Text
The judgment below
The part of the defendant's case shall be reversed.
A defendant shall be punished by imprisonment for one year.
except that this judgment.
Reasons
Summary of Grounds for Appeal
The court below erred by misapprehending the legal principles, misunderstanding of facts, and misunderstanding of legal principles as to the intention of unlawful acquisition and thereby finding guilty of each charges, as follows: (a) the embezzlement of each occupational violation of the rules of evidence and the rules of evidence (the law scenarios, factual errors, and violation of the rules of evidence); and (b) the Defendant’s family members.
The Defendant’s salary, etc. (No. 32, 35, 39, 43, 47, 52, 56, 60, 66, 70, 79, 80, and 87 No. 32, 35, 39, 43, 47, 52, 56, 60, 66, 70, 79, 80, and 87) against the Defendant was appointed as the representative director at a resolution of a legitimate general meeting of shareholders by the victim D Co., Ltd. (hereinafter “victim”) in accordance with the procedures
Although it is recognized that there is no substance of the resolution of the general meeting of shareholders on September 26, 201 of the affected company's benefits from September 201 to March 9, 2012 (No. 4, 8, 12, 16, 19, 23, and 28 of the crime list in the original judgment), such as the Defendant's benefits to Defendant's wife I, it is recognized that there is no substance of the resolution of the general meeting of shareholders as of September 26, 2011, but one who was appointed and performed duties as a director in such defect and worked as an employee, not an officer, and one who was appointed and performed duties as a director in the resolution of the general meeting of shareholders.

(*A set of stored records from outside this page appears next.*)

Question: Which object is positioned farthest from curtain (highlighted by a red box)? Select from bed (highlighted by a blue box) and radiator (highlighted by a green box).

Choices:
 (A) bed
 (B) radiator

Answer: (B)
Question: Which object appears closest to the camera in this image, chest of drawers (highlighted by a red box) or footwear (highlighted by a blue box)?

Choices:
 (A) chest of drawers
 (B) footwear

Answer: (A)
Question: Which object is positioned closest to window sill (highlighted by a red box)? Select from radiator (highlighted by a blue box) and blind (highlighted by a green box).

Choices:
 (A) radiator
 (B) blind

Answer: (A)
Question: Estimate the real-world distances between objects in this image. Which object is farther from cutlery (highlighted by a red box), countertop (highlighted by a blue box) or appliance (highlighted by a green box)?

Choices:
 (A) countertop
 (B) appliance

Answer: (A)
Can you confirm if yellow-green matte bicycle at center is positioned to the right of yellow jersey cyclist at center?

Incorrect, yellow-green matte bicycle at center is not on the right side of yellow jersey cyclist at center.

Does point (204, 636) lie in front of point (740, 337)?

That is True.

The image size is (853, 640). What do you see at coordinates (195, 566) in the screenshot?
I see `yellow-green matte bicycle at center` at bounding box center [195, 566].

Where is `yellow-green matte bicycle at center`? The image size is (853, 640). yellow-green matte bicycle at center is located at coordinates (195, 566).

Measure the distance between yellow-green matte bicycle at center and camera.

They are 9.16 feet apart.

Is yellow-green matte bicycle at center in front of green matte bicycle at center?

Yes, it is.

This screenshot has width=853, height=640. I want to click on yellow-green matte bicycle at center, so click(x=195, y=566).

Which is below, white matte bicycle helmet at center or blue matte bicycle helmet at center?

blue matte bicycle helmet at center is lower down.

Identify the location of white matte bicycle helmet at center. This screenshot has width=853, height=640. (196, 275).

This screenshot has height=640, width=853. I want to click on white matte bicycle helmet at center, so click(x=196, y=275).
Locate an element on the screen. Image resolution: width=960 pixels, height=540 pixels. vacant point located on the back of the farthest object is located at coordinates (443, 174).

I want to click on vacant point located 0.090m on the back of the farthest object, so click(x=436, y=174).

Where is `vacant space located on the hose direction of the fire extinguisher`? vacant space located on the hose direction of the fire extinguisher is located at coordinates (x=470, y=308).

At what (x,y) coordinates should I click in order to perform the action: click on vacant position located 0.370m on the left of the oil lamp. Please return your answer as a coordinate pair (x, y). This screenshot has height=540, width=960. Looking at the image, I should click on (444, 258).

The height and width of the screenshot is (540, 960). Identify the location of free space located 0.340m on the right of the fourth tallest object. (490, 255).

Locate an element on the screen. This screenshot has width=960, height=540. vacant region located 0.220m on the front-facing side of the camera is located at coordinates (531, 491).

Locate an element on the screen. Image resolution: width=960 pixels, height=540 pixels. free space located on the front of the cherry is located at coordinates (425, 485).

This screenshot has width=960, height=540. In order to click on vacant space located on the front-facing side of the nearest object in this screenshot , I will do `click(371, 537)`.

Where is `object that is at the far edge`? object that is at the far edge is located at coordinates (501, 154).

Whether the employee's benefits are paid, the Defendant who is the representative director, and there is no intention of unlawful acquisition as to
② On or after March 14, 2012, I received benefits as a director, and retirement allowances (No. 31,36,40,44, 48, 53, 57, 61, 67, 71, and 75 No. 133 of the list of crimes in the judgment of the court of original instance) received as a director was determined in the same resolution when I was appointed as an internal director at a shareholders’ meeting lawfully held on or after March 14, 2012.
Therefore, there is no intention to acquire unlawful profits for the portion of the benefit paid after the above period.
③ The portion of the bonus (No. 77,81, and 86) paid after December 14, 2012 shall be as of July 9, 2012.